Just yesterday I realized that I am grieving.

The thing about immaterial pain is that it can lie in waiting for many years before it is ever felt. Events that transpired a lifetime ago can yield fresh wounds when we least expect them. I have perhaps suffered more immaterial wounds and pains than material ones. I could write about a lot of things – from my childhood, from my first marriage, from my experiences with people broadly over the course of my life.

I feel too tired to go into much detail about most of that. For now I would simply say, speaking from my desire to highlight the MOST IMPORTANT lesson I’ve learned, that I’ve found NO source of pain greater than the wounds I’ve inflicted on myself, through my own choices and actions.

That’s not to say, though, that the choices and actions of others have not hurt me; they have.

It’s a common trope that American girls all have “Daddy Issues.” Well – not me.
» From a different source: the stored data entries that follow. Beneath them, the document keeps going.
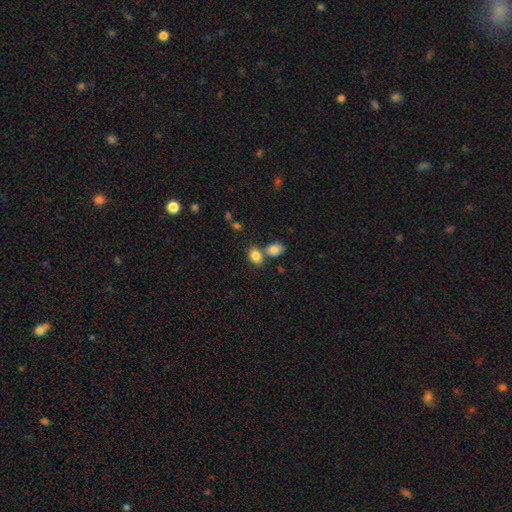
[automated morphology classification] smooth-or-featured: smooth: 84% | star or artifact: 9% | featured or disk: 7%
  how-rounded: in between: 77% | round: 21% | cigar-shaped: 1%
  merging: none: 47% | merger: 40% | minor disturbance: 10% | major disturbance: 4%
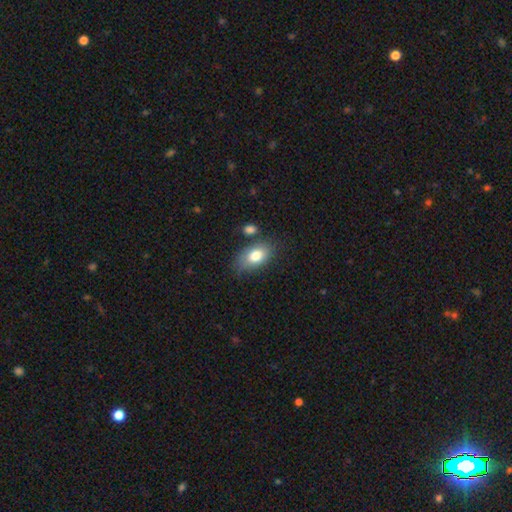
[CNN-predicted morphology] A smooth galaxy with no disk features (79%) that is in between round and cigar-shaped (90%).

Vote fractions:
- Smooth or featured? smooth: 79% / featured or disk: 13% / star or artifact: 7%
- How rounded? in between: 90% / round: 8% / cigar-shaped: 2%
- Merging? none: 70% / minor disturbance: 17% / merger: 9% / major disturbance: 5%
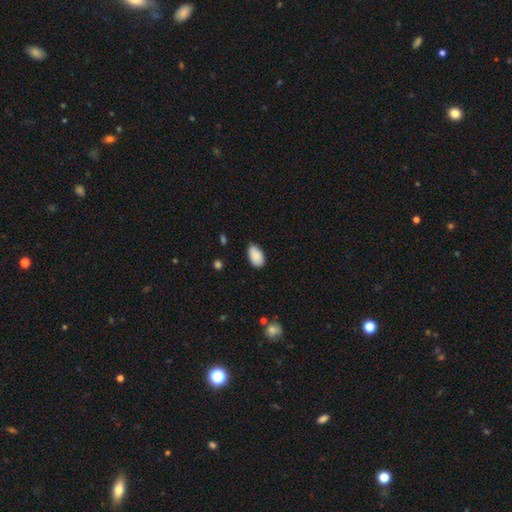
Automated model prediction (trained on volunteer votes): Smooth or featured?
  - smooth: 88% *
  - star or artifact: 7%
  - featured or disk: 5%
How rounded?
  - in between: 94% *
  - round: 5%
  - cigar-shaped: 1%
Merging?
  - none: 72% *
  - minor disturbance: 23%
  - major disturbance: 3%
  - merger: 1%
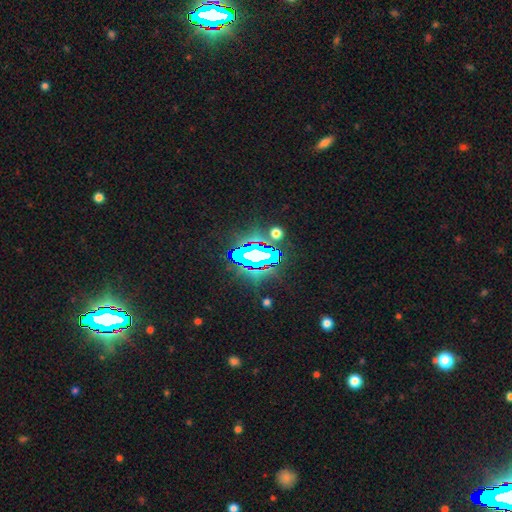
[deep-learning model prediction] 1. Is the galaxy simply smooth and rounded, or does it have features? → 72% star or artifact, 15% smooth, 13% featured or disk.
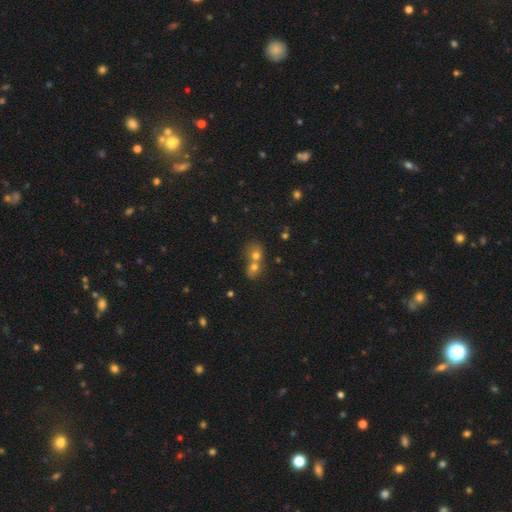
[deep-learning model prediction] The model was most divided on "how rounded": round: 67%, in between: 32%, cigar-shaped: 1%. More confident: merging — merger (69%); smooth or featured — smooth (69%).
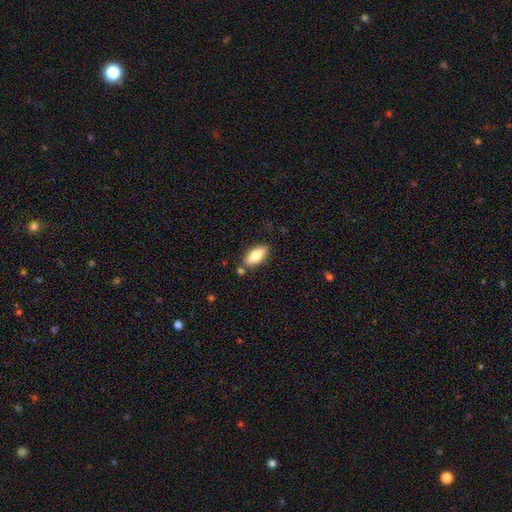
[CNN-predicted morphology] This is likely a smooth galaxy (76%). How rounded: clearly in between (87%). Merging: likely none (79%).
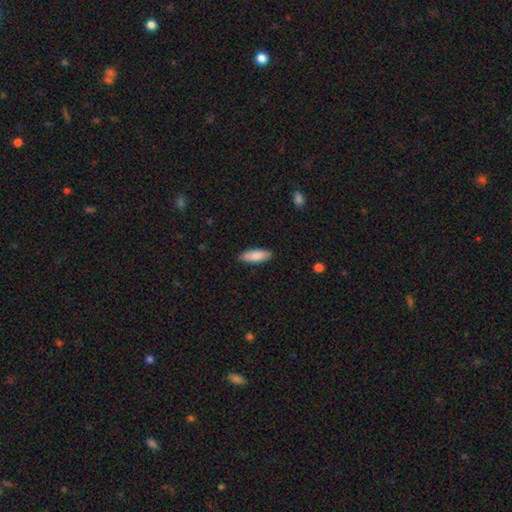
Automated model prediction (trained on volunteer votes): Smooth or featured: smooth — 85% (featured or disk — 10%)
How rounded: in between — 67% (cigar-shaped — 31%)
Merging: none — 85% (minor disturbance — 11%)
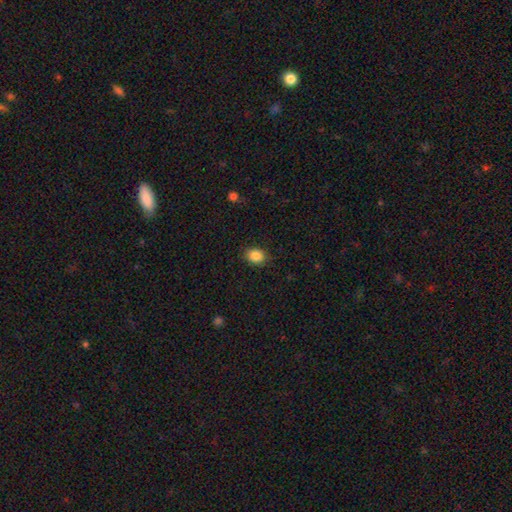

I mean, I thought I did, for a long time – because my mother told me I did – and, furthermore, that i should.

But let’s get real: my father was and is far from perfect – but how many girls end up with “Daddy Issues” because their father was too involved in their upbringing? Because their father was too protective? Because their father held them to too high a standard? And whose fathers did all this, and more, by way of leading by example?

The wise among you will not be surprised by my declaration that NO – I do not have “Daddy Issues.” I have “MOMMY Issues” – and it SHOWS.

I could write so much about that, but I will cut to the chase:

I found out nearly three years ago, the last time I saw my mother, that she had an abortion when she got pregnant again shortly after I was born. She has rationalized this in two primary ways, by saying that:

  1. it was “too soon.”
  2. that her relationship with my father was not good, she was not happy, he was bad.

Yet history also tells us that:

  1. she had the easiest pregnancies and deliveries any woman could hope for.
  2. she stayed with my father for several more years and had another child with him anyway.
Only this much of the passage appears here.